### What needs to be done
Beneath this sentence is a listing. Return its lines from the one containing "2: (1540, 441)" through the last, exactly, and omit the pictures.

- - -

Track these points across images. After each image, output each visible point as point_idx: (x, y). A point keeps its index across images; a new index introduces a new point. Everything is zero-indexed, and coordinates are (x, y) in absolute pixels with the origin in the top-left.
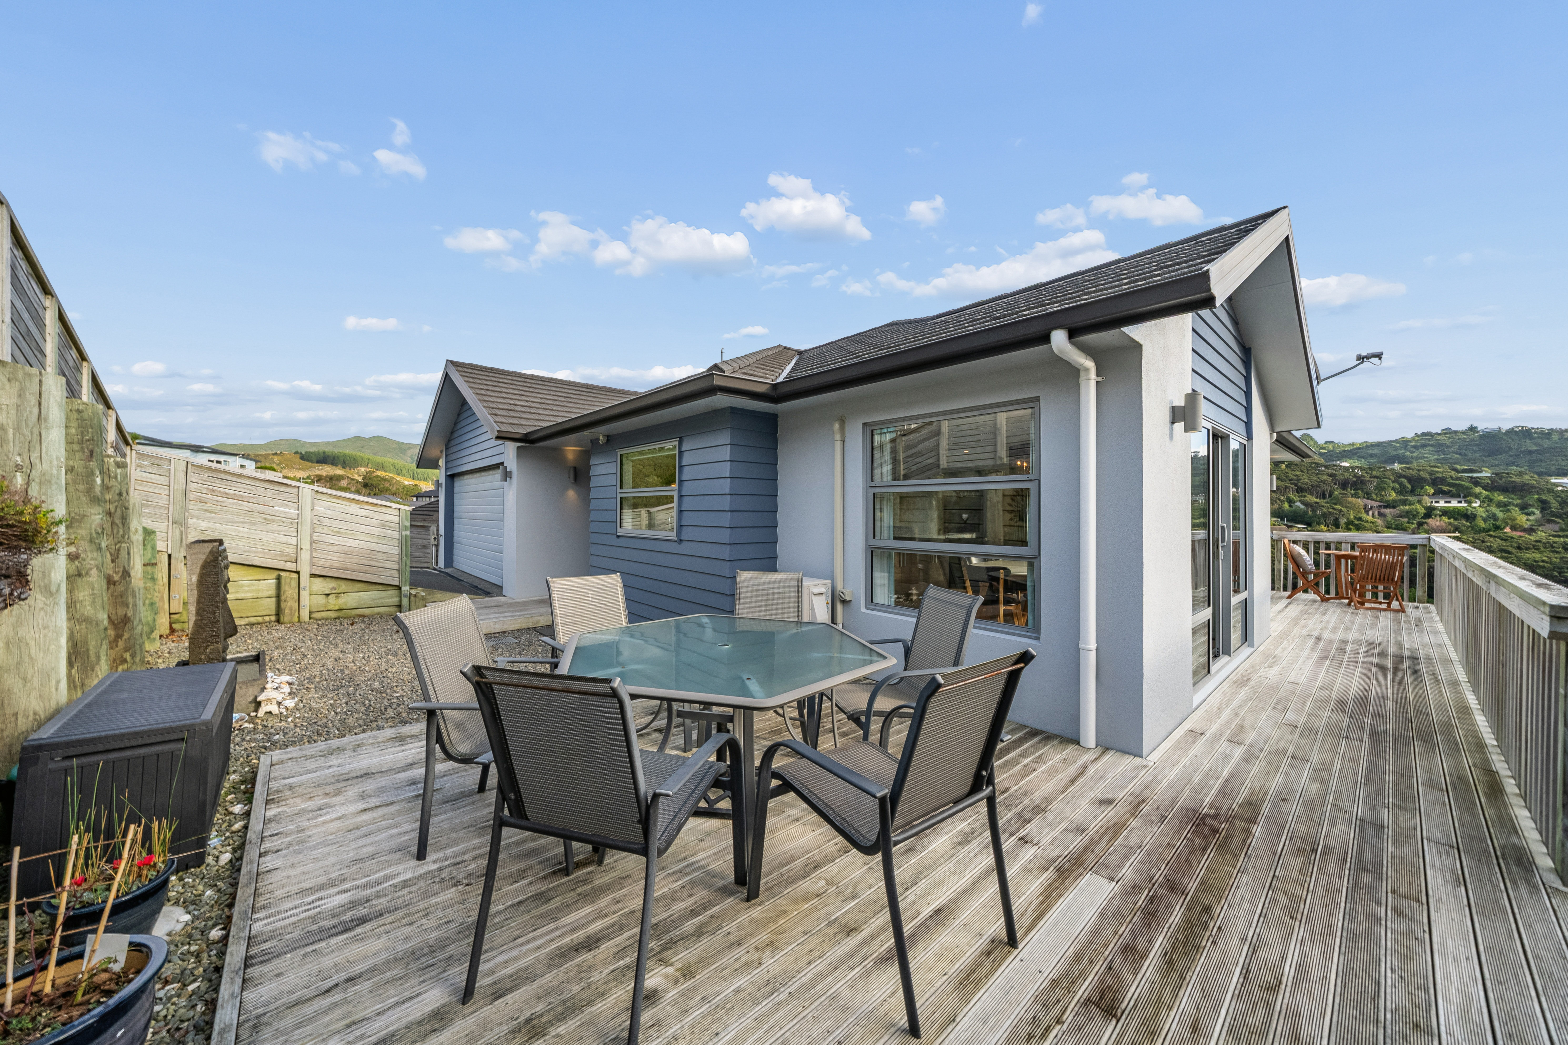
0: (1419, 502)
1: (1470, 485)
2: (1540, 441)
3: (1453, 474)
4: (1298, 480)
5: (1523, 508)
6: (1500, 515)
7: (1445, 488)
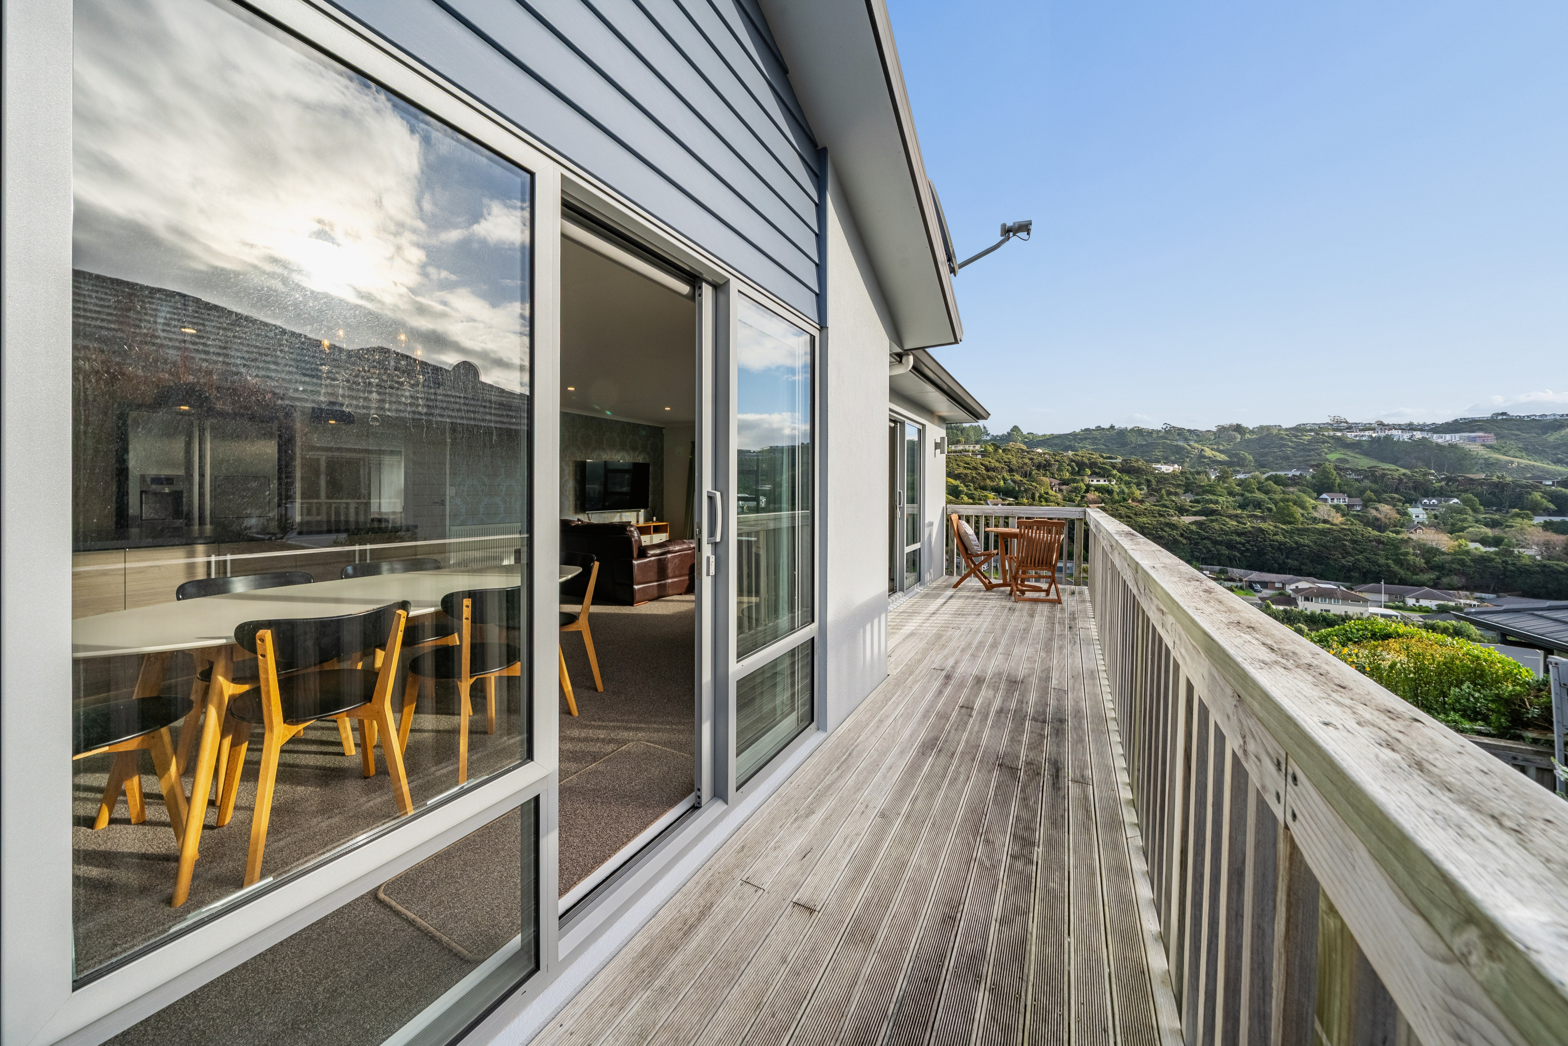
0: (1082, 480)
1: (1110, 468)
2: (1147, 438)
3: (1101, 460)
4: (1010, 462)
5: (1138, 485)
6: (1126, 490)
7: (1097, 470)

- - -

### Finished exercise
2: (1540, 441)
3: (1453, 474)
4: (1298, 480)
5: (1523, 508)
6: (1500, 515)
7: (1445, 488)
0: (1082, 480)
1: (1110, 468)
2: (1147, 438)
3: (1101, 460)
4: (1010, 462)
5: (1138, 485)
6: (1126, 490)
7: (1097, 470)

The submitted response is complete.